My Best Shot for The Gaurdian

13 March, 2014

A few weeks ago Nick was asked to write about one of his best photographs. The experience of taking it and what it means to him.
Here is what he wrote.


In 1908, Butch Cassidy and the Sundance Kid, the world’s most famous outlaws, made their final journey through Bolivia, on the run from the Pinkerton detective agency, robbing stagecoaches as they went. In 2011, I set out to make a photographic portrayal of their flight, seeking to explore its route and many mysteries.

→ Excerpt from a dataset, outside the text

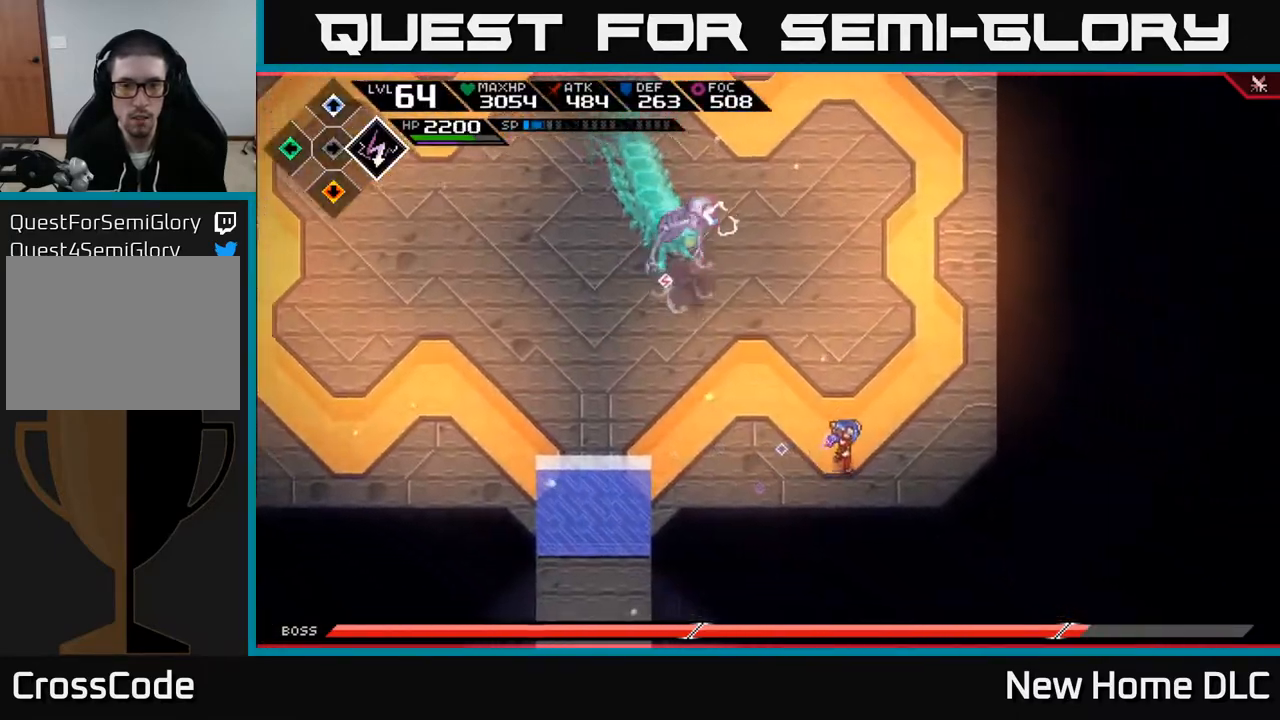
{"buttons": [], "left_stick": "up", "right_stick": "center", "events": [[267, "left_stick", "up"], [383, "L1", "down"], [467, "L1", "up"]]}
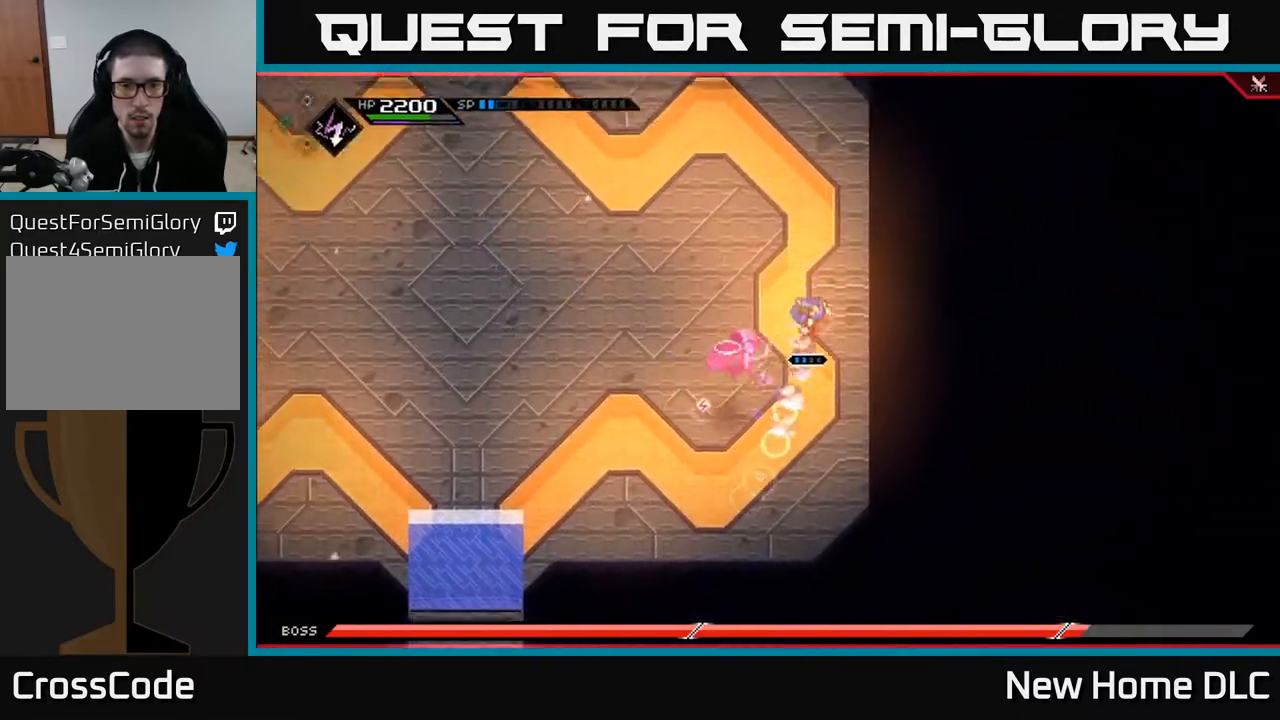
{"buttons": [], "left_stick": "left", "right_stick": "center", "events": [[50, "L1", "down"], [133, "L1", "up"], [350, "left_stick", "up-left"], [450, "left_stick", "left"]]}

They are believed to have died in a shootout in the town of San Vicente. Bolivia loves to play this up for tourists. But it’s actually quite likely the pair managed to avoid the detectives, as well as the Bolivian army, and faked their deaths, living to old age in the US. In 1991, bodies thought to have been theirs were exhumed in Bolivia. DNA tests proved it wasn’t them, and the whole story was blown apart.

I travelled round southern Bolivia, visiting places where they’d been, trying to be as factual as possible. I followed countless leads, from townspeople and my tour guide, but it was hard to find anything certain, and my pictures reflect that. Many are of open spaces, of dead cactuses and dust. At the San Vicente Museum, the curator showed me bowler hats, rifles and handguns, supposedly belonging to them. When I got back to the UK and asked experts about the guns, they said there was absolutely no chance they could have been theirs, since they were from a completely different period.

This shot was taken at the foot of Huaca Huañusca, meaning Dead Cow Hill. This is where Butch and Sundance are known to have held up their last stagecoach, which carried the payroll of the Aramayo silver mining company. The terrain is harsh and high, around 4000m up. It was like being in a spaghetti western, with the sun blistering down and tumbleweed blowing by.

I was travelling with my father, whose family was Bolivian. He would translate for me and cajole people into having their picture taken. Our guide dropped us at the top of a mountain and said he would pick us up at the end of the track. I suggested my father stay in the car, because his health was bad and he struggled with walking, but he was stubborn and wanted to come. Everything was fine until we hit a couple of ravines: it was tough going, and he ended up sliding down on his backside. Eventually, we were in rather a bad way and the guide had to come looking for us.

It’s a picture of nothing really, just an old dried riverbed with a path now running through it. So why do I find it so poignant? Because my father died last year. I now feel we were a bit like Butch and Sundance on that trip – having our last adventure together, going around Bolivia in a partnership that would soon end.